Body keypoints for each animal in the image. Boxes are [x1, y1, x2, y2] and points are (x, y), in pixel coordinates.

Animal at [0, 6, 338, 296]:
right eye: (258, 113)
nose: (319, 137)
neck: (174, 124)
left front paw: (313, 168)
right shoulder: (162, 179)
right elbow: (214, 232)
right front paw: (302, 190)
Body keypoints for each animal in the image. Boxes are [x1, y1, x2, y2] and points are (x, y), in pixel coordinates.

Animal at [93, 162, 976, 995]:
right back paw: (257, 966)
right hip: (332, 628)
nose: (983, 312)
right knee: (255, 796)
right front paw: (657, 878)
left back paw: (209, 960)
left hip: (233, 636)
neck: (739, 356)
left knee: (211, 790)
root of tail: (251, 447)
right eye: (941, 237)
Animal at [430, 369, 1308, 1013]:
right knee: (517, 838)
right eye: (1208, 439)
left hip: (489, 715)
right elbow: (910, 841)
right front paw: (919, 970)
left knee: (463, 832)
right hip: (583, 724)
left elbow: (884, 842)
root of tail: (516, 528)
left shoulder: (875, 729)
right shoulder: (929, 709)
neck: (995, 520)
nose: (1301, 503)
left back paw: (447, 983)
# # #
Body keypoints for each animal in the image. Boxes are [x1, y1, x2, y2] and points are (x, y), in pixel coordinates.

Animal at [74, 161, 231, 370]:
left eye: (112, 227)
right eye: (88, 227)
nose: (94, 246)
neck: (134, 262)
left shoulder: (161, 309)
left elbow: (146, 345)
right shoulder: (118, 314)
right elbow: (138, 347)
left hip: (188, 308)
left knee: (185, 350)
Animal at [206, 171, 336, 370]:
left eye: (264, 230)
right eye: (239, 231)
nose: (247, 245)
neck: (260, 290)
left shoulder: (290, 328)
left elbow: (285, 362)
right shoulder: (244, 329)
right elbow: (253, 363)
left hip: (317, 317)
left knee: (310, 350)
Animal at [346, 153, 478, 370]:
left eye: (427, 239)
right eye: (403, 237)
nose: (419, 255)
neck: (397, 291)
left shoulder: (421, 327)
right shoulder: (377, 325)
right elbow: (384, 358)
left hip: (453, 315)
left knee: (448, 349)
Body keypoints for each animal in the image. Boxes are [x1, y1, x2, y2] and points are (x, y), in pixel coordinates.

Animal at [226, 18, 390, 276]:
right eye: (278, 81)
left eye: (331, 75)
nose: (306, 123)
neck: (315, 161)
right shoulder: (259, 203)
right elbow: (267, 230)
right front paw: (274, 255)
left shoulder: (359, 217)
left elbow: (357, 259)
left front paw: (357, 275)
# # #
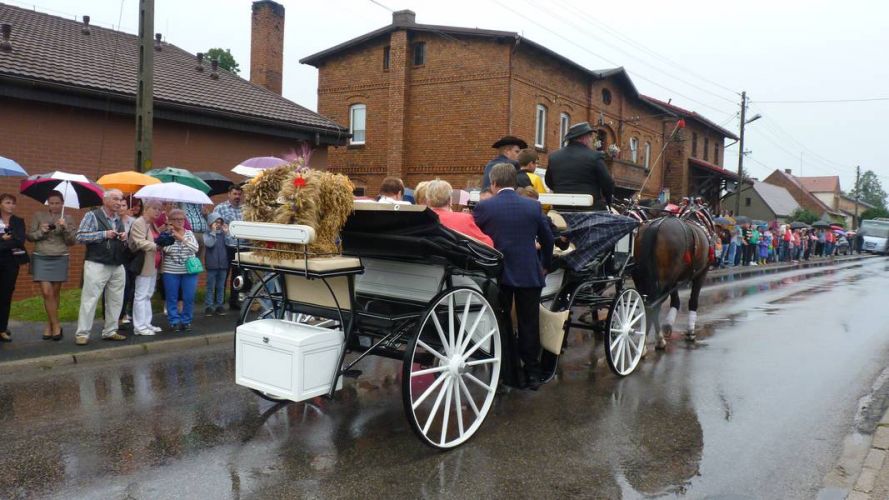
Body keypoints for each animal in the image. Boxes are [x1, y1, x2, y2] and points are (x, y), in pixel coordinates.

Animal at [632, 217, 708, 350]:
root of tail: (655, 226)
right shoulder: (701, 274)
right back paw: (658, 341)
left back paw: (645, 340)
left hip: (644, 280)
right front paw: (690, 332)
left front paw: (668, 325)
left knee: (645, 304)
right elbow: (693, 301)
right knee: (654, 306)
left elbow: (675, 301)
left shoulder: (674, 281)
# # #
### Aim of the task:
Return every line of the material in which the word "elbow" is found.

### Written solution:
right elbow: (214, 232)
right elbow: (910, 841)
left elbow: (884, 842)
left elbow: (146, 345)
right elbow: (138, 347)
left elbow: (285, 362)
right elbow: (253, 363)
right elbow: (384, 358)
right elbow: (267, 230)
left elbow: (357, 259)
right elbow: (693, 301)
left elbow: (675, 301)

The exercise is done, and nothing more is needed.